> _Task item_
Using the entries below, write out the line with "An agreement produced", the line with "a. Correction of Personal Information", and every line in between, exactly as each is written.
_ _ _ _ _
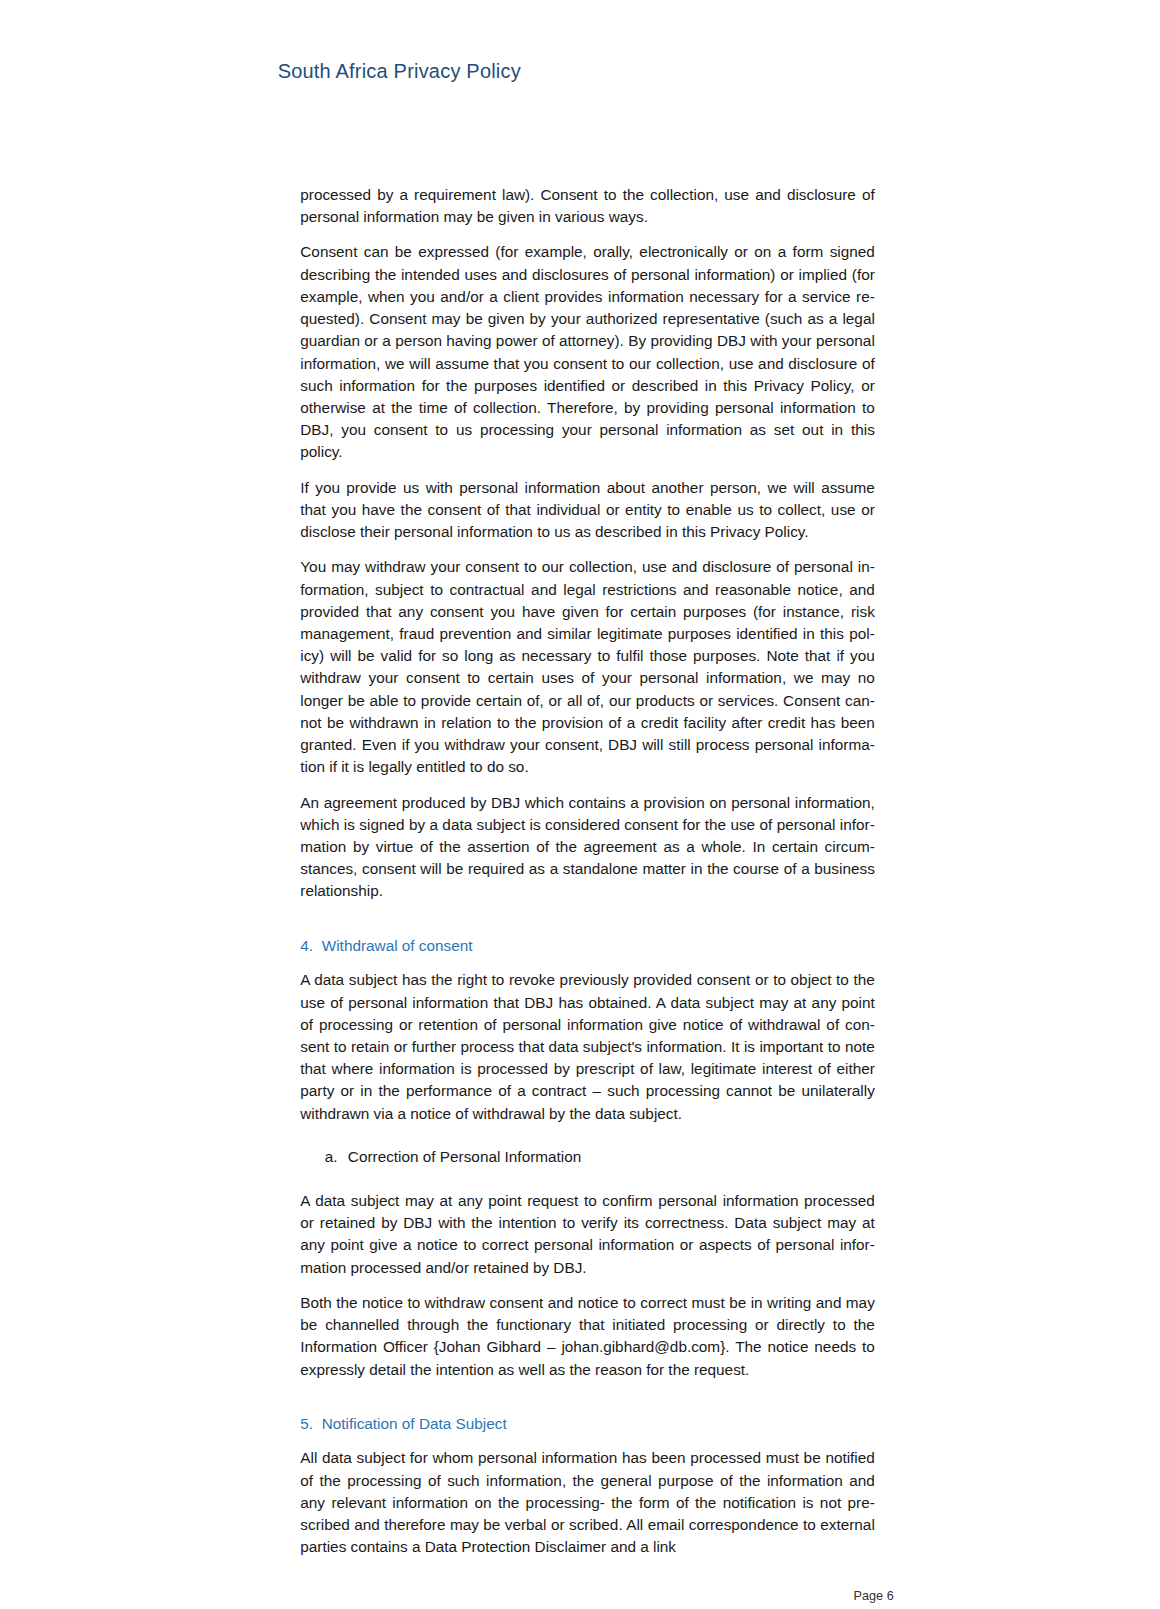South Africa Privacy Policy
processed by a requirement law). Consent to the collection, use and disclosure of personal information may be given in various ways.
Consent can be expressed (for example, orally, electronically or on a form signed describing the intended uses and disclosures of personal information) or implied (for example, when you and/or a client provides information necessary for a service requested). Consent may be given by your authorized representative (such as a legal guardian or a person having power of attorney). By providing DBJ with your personal information, we will assume that you consent to our collection, use and disclosure of such information for the purposes identified or described in this Privacy Policy, or otherwise at the time of collection. Therefore, by providing personal information to DBJ, you consent to us processing your personal information as set out in this policy.
If you provide us with personal information about another person, we will assume that you have the consent of that individual or entity to enable us to collect, use or disclose their personal information to us as described in this Privacy Policy.
You may withdraw your consent to our collection, use and disclosure of personal information, subject to contractual and legal restrictions and reasonable notice, and provided that any consent you have given for certain purposes (for instance, risk management, fraud prevention and similar legitimate purposes identified in this policy) will be valid for so long as necessary to fulfil those purposes. Note that if you withdraw your consent to certain uses of your personal information, we may no longer be able to provide certain of, or all of, our products or services. Consent cannot be withdrawn in relation to the provision of a credit facility after credit has been granted. Even if you withdraw your consent, DBJ will still process personal information if it is legally entitled to do so.
An agreement produced by DBJ which contains a provision on personal information, which is signed by a data subject is considered consent for the use of personal information by virtue of the assertion of the agreement as a whole. In certain circumstances, consent will be required as a standalone matter in the course of a business relationship.
4. Withdrawal of consent
A data subject has the right to revoke previously provided consent or to object to the use of personal information that DBJ has obtained. A data subject may at any point of processing or retention of personal information give notice of withdrawal of consent to retain or further process that data subject's information. It is important to note that where information is processed by prescript of law, legitimate interest of either party or in the performance of a contract – such processing cannot be unilaterally withdrawn via a notice of withdrawal by the data subject.
a. Correction of Personal Information
A data subject may at any point request to confirm personal information processed or retained by DBJ with the intention to verify its correctness. Data subject may at any point give a notice to correct personal information or aspects of personal information processed and/or retained by DBJ.
Both the notice to withdraw consent and notice to correct must be in writing and may be channelled through the functionary that initiated processing or directly to the Information Officer {Johan Gibhard – johan.gibhard@db.com}. The notice needs to expressly detail the intention as well as the reason for the request.
5. Notification of Data Subject
All data subject for whom personal information has been processed must be notified of the processing of such information, the general purpose of the information and any relevant information on the processing- the form of the notification is not prescribed and therefore may be verbal or scribed. All email correspondence to external parties contains a Data Protection Disclaimer and a link
Page 6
_ _ _ _ _
> _Answer below_
An agreement produced by DBJ which contains a provision on personal information, which is signed by a data subject is considered consent for the use of personal information by virtue of the assertion of the agreement as a whole. In certain circumstances, consent will be required as a standalone matter in the course of a business relationship.
4. Withdrawal of consent
A data subject has the right to revoke previously provided consent or to object to the use of personal information that DBJ has obtained. A data subject may at any point of processing or retention of personal information give notice of withdrawal of consent to retain or further process that data subject's information. It is important to note that where information is processed by prescript of law, legitimate interest of either party or in the performance of a contract – such processing cannot be unilaterally withdrawn via a notice of withdrawal by the data subject.
a. Correction of Personal Information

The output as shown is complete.